Originally published 5/6/2010 on Momaha.com
Meal time is the most stressful time in our house. Part of it is because I am marginally qualified to be a cook. Most of it is because our children are piranhas.
As soon as I open the fridge, the children come running into the kitchen. I don’t know how they hear me open the fridge. They can’t seem to hear me when they’re standing right next to me and I’m yelling at them to clean up their room but somehow they can hear the fridge open from the basement while screaming and chasing each other.
They burst into the kitchen and begin scavenging off the counters. Raw hamburger, uncooked noodles, and unpeeled oranges all try to go into their mouths. They don’t care. They just want to eat and aren’t interested in waiting for that inconvenient cooking part.
After the five hundred and fifty-seventh time of telling them to wait until I COOK dinner, they simply just move to the table. I guess they figure as soon as they sit down at the table, their food will be ready. That’s what they’ve seen on Star Trek (one of my favorite shows that I have brainwashed them into enjoying). When one of the characters uses a “food replicator” the prepared food appears instantly.

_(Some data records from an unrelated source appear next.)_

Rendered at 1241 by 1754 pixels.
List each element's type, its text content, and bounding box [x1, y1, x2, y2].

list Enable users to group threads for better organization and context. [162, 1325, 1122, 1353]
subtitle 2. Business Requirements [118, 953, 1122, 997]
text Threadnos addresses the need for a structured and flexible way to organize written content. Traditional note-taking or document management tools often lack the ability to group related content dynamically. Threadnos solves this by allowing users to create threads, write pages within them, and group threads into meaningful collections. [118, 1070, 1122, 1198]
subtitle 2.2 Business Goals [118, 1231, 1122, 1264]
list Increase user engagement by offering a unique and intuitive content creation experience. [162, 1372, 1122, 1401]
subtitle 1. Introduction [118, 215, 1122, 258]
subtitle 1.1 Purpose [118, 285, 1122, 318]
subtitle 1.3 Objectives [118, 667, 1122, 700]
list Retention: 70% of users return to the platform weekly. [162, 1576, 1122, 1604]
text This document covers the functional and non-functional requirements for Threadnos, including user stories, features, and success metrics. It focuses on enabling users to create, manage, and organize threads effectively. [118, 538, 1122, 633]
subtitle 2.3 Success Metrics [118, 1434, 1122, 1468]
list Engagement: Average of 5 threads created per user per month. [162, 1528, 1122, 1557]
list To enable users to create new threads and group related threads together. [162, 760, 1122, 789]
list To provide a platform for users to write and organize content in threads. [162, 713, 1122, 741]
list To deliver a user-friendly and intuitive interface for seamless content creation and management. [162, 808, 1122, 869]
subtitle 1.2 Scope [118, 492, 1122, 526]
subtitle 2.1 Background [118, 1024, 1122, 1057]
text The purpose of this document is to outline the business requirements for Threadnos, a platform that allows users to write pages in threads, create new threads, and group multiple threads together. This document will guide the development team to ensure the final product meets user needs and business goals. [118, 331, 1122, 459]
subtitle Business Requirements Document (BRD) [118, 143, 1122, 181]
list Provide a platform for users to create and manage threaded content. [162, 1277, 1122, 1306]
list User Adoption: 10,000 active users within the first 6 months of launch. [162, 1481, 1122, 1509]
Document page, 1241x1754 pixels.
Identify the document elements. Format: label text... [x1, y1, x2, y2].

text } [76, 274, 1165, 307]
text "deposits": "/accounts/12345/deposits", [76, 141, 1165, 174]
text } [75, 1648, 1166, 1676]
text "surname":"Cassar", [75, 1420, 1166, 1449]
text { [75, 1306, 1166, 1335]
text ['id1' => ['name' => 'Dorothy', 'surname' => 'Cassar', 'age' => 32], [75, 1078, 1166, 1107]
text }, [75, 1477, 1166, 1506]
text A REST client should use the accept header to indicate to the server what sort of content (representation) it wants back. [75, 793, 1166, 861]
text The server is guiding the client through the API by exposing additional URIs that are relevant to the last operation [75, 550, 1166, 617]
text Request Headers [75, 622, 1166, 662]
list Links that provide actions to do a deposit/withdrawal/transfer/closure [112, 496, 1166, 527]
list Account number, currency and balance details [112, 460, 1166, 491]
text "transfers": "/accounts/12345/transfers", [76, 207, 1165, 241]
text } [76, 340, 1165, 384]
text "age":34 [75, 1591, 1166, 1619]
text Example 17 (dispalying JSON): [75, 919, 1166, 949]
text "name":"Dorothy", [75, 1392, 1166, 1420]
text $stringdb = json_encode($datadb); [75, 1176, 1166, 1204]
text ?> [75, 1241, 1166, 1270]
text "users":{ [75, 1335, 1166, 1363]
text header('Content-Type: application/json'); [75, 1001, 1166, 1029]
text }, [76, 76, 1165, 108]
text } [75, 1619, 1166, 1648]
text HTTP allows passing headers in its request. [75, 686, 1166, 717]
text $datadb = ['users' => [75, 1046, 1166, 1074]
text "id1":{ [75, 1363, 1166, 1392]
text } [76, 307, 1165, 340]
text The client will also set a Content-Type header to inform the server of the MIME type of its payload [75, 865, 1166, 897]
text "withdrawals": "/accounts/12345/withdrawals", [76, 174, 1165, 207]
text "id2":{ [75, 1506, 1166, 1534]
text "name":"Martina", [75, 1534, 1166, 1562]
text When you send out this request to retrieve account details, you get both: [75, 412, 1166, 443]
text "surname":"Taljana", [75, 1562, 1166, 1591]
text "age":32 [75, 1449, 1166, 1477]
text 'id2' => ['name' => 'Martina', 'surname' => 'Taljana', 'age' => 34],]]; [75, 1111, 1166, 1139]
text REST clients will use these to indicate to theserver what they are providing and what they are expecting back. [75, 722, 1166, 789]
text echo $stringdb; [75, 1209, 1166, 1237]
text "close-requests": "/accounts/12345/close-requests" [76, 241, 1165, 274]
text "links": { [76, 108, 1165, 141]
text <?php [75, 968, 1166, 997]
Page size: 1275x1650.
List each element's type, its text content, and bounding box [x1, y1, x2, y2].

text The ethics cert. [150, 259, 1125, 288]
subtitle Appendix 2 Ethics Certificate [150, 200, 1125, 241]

Problem is, that’s NOT how it works in the 21st century! I have to brown the hamburger, boil the noodles and peel the oranges. This takes about 20 minutes.
Five minutes in they can no longer restrain themselves and now swarm in for the kill.
Chairs start being pushed up to the counters in an attempt to reach the tasty tidbits. They begin dashing at any crumb that is unfortunate enough to have fallen to the floor. The whining and complaining of feeling like they are “starving to deaf” reaches a fever pitch.
And just an hour ago they devoured a bag of pretzels!
Now these piranhas begin to smell blood in the water. They realize that all this nagging and complaining and generally just getting in the way has worn my patience thin. From experience, they know that to keep them from eating ME, I am going to have to start feeding them something.
I lob in an orange slice to each of them with the vain hope that it will satisfy them long enough for me to finish making their dinner, but, now that they have gotten a taste, they attack. “Dad can I have another orange!” I hear with increasing desperation.
There is nothing left for me to do but to continue to satisfy this feeding frenzy until dinner is finally served.
But once dinner is served a strange calm comes over them. The voraciousness of their appetites has waned and they are content to casually gnaw on their food as they talk, giggle and sing. Right before my eyes they have turned into sloths!
Finally, about 30 minutes later, they are done. They clear the table and I clean up the kitchen thankful to have survived another day in piranha-infested waters…
Until five minutes later when they beg for a snack.